Malte Lohan
CEO, AmCham EU
Politically and economically, 2026 is already shaping up to be a tumultuous year for Europe and the US. On 1 July, Ireland will step into these choppy waters as it assumes the Presidency of the Council of the European Union for the eighth time and steers the EU through a precarious moment.
History shows that when Ireland holds the Presidency, Europe emerges stronger and more united. On Ireland’s watch, ten new Member States joined the EU in 2004, the largest single enlargement in the history of the EU. Likewise, during the country’s 1996 Presidency, Member States reached key agreements on the upcoming euro currency. And during Ireland’s second Presidency back in 1979, European citizens directly elected representatives to the European Parliament for the first time.

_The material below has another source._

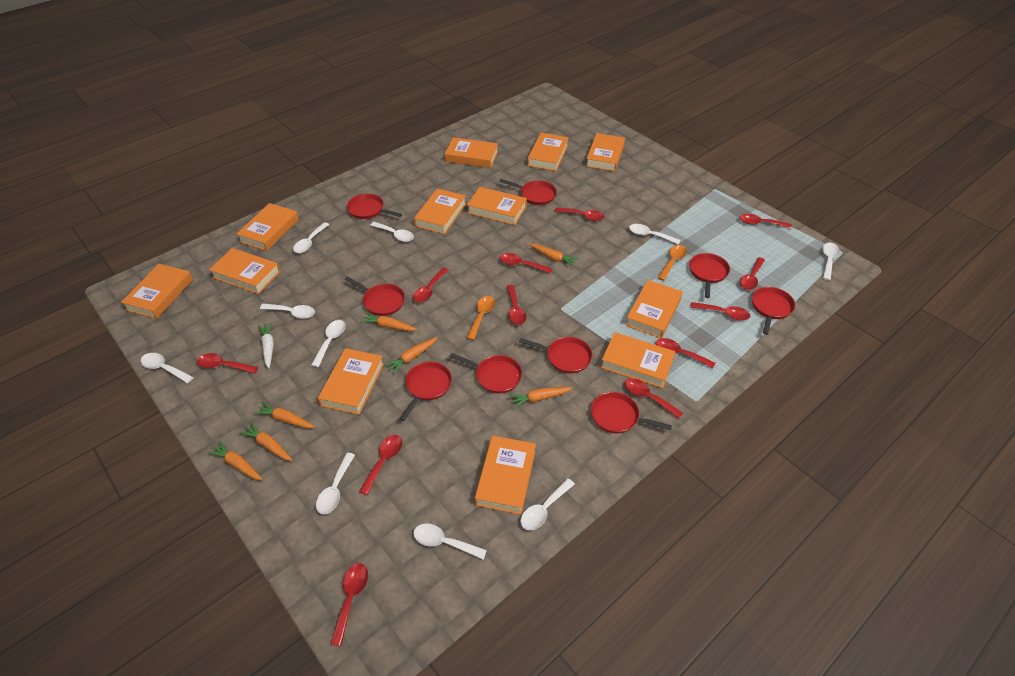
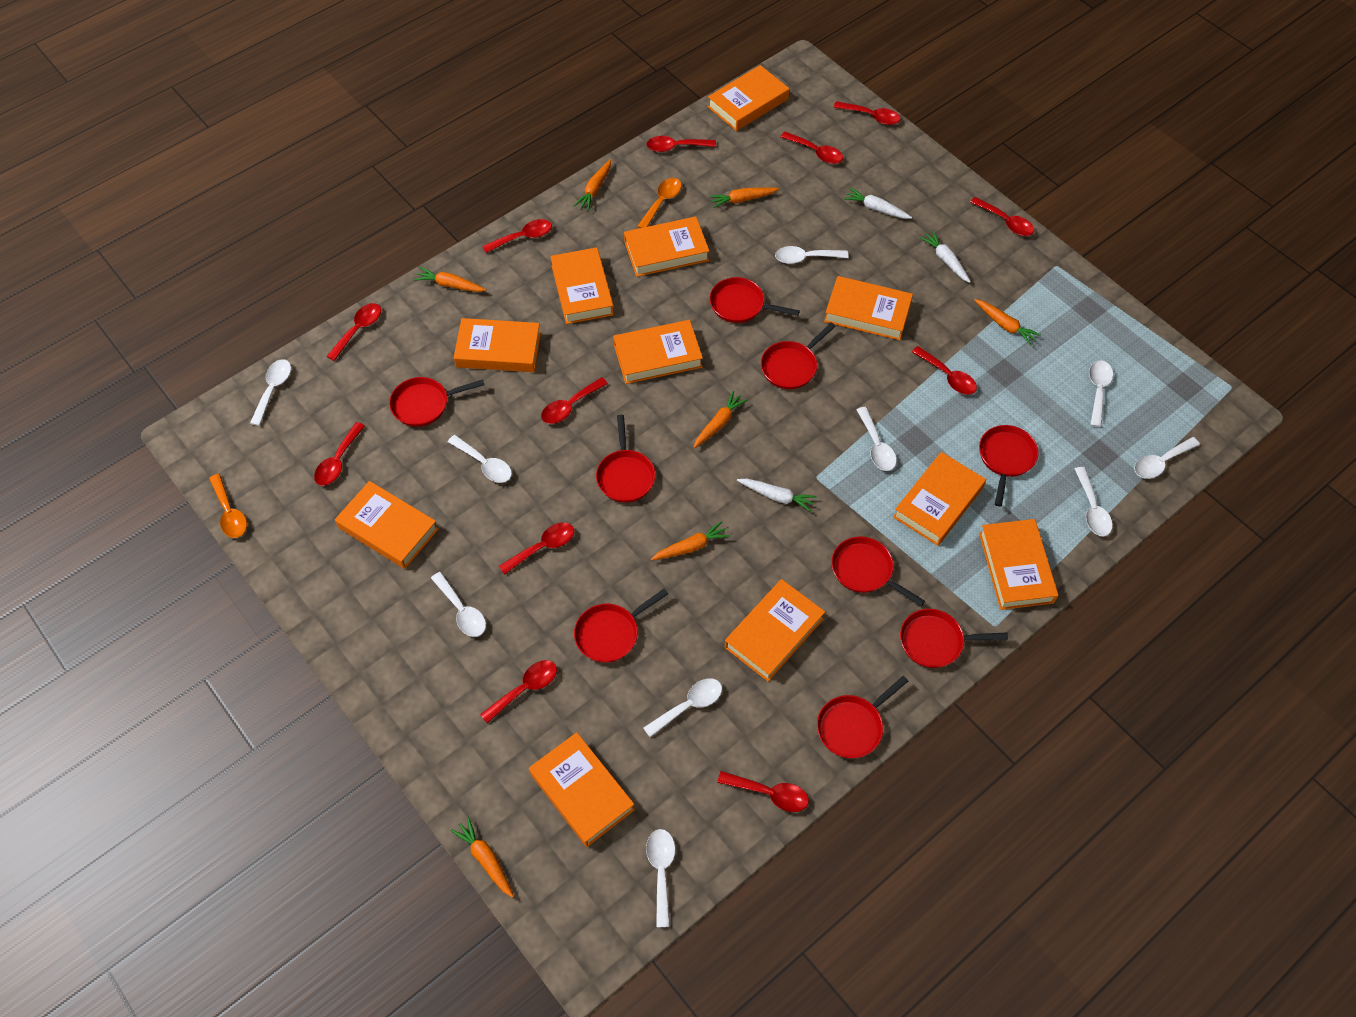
orange book: 12 -> 11
white carrot: 1 -> 3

For this Presidency, the expectations – as well as the stakes – couldn’t be higher for the EU and its relationship with its most important trade partner, the US. The transatlantic partnership is a central pillar of the rules-based international order that has served our businesses so well – and it is being tested like never before. Yet these tensions cannot be allowed to obscure the profound shared benefits of the $9.5 trillion transatlantic economy and the role it plays in supporting European prosperity and security.
Ireland is a case study for what happens when a country invests in a strong transatlantic partnership. Billions of dollars in investments cross the Atlantic every year; in 2023, US foreign direct investment (FDI) in Ireland was $491.2 billion, and Irish FDI in the US was $322.6 billion. Likewise, the Ireland-US relationship supports hundreds of thousands of jobs across both countries. At a challenging time for EU-US relations, Ireland's Presidency will have the opportunity to move forward a pragmatic transatlantic agenda and do its part to facilitate stability and predictability for the EU, the US and the companies and citizens who rely on the transatlantic economy.

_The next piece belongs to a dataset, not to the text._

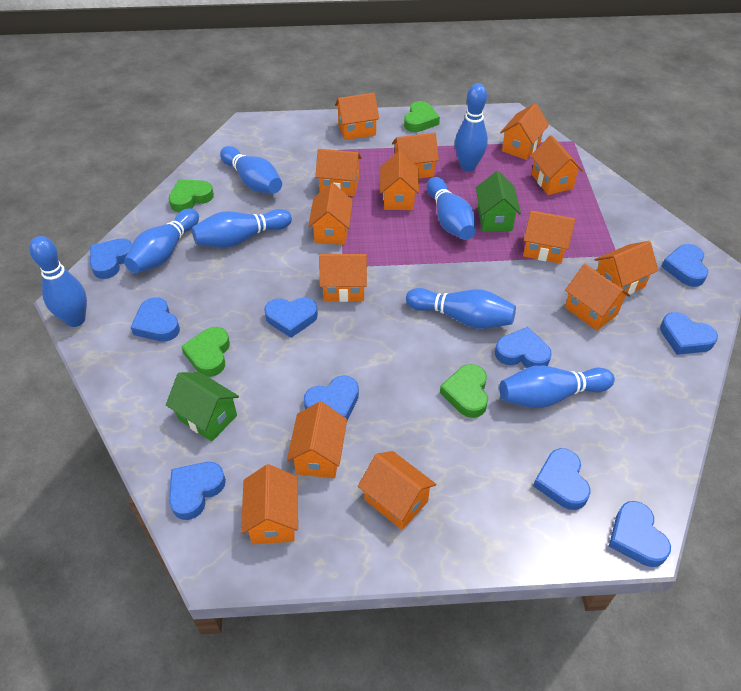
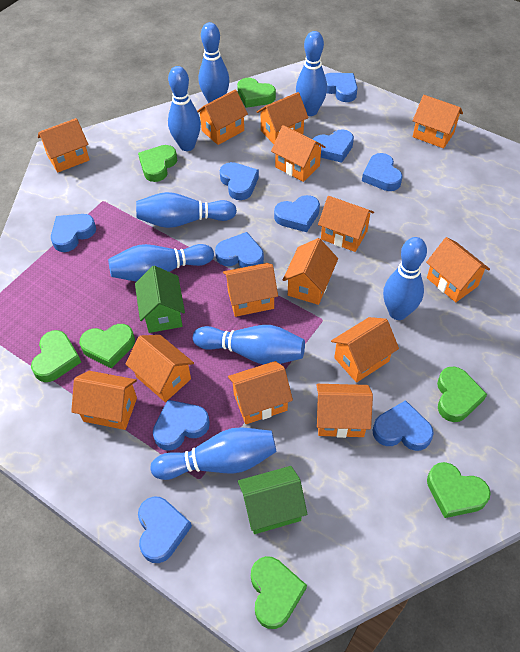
green heart: 4 -> 7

For Europe to be a strong and equal partner in the transatlantic relationship – however it unfolds in the coming months – it must double down on its commitment to improve its long-term attractiveness for investment. During Ireland's Presidency, this means correcting past policy mistakes and simplifying the EU's burdensome regulatory environment, as well as looking to the future and ensuring the EU's economy remains open to those who help drive its growth.
With the country's own balanced trade and investment policies, Ireland is well equipped to ensure that upcoming EU legislation emulates this approach, including leveraging the Single Market.
Ireland's economy shows that competitiveness goes hand in hand with a strong transatlantic relationship, a common-sense regulatory environment and openness to investment and cooperation with key partners. In 2026, Ireland can lead by example and help the EU follow suit, preparing Europe to thrive in a more turbulent world.